We report a 72-year-old man who had a 4 cm × 4 cm swelling in the right inguinal region, which disappeared with light manual pressure. Abdominal-pelvic computed tomography (CT) revealed a right inguinal hernia containing an expanded portosystemic shunt vessel, which had been noted for 7 years due to liver cirrhosis. We performed Lichtenstein’s herniorrhaphy and identified the hernia sac as being indirect and the shunt vessel existing in the extraperitoneal cavity through the internal inguinal ring. Then, we found two short branches between the expanded shunt vessel and testicular vein in the middle part of the inguinal canal and cut these branches to allow the shunt vessel to return to the extraperitoneal cavity of the abdomen. The hernia sac was returned as well. We encountered no intraoperative complications. After discharge, groin seroma requiring puncture at the outpatient clinic was observed.

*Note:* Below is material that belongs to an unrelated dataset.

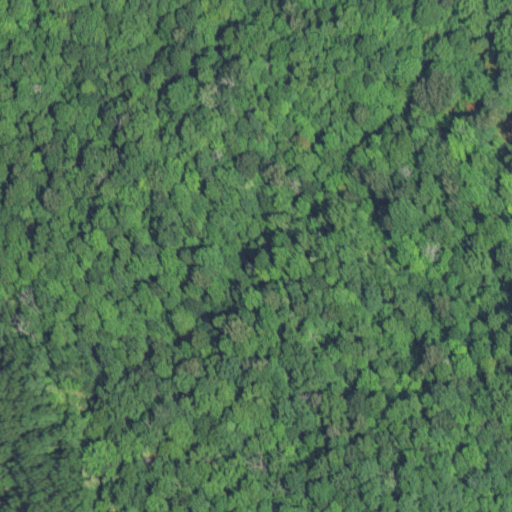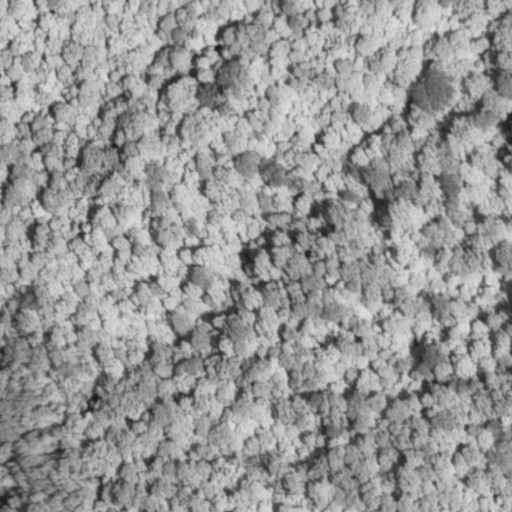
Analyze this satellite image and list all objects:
road: (511, 0)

If an inguinal hernia patient has portal hypertension, ultrasound should be used to determine the contents of the hernia. When atypical vessels are visualized, they may be shunt vessels and additional CT is recommended to ensure the selection of an adequate approach for safe hernia repair.

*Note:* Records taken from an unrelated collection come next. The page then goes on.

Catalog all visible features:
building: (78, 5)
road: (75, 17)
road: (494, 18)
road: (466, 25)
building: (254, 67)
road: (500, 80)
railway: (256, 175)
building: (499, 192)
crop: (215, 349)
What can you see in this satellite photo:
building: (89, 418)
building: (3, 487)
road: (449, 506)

Core Tip: We present the case of indirect inguinal hernia containing portosystemic shunt vessel. If an inguinal hernia patient has portal hypertension, for example due to liver cirrhosis, ultrasound and/or computed tomography should be used to determine the contents of the hernia. Shunt vessels present in the inguinal canal may be connected to surrounding tissues or communicate with extraperitoneal vessels, such as the peripheral testicular vein. Careful preoperative diagnosis is important to ensure that an adequate approach for safe hernia repair is selected.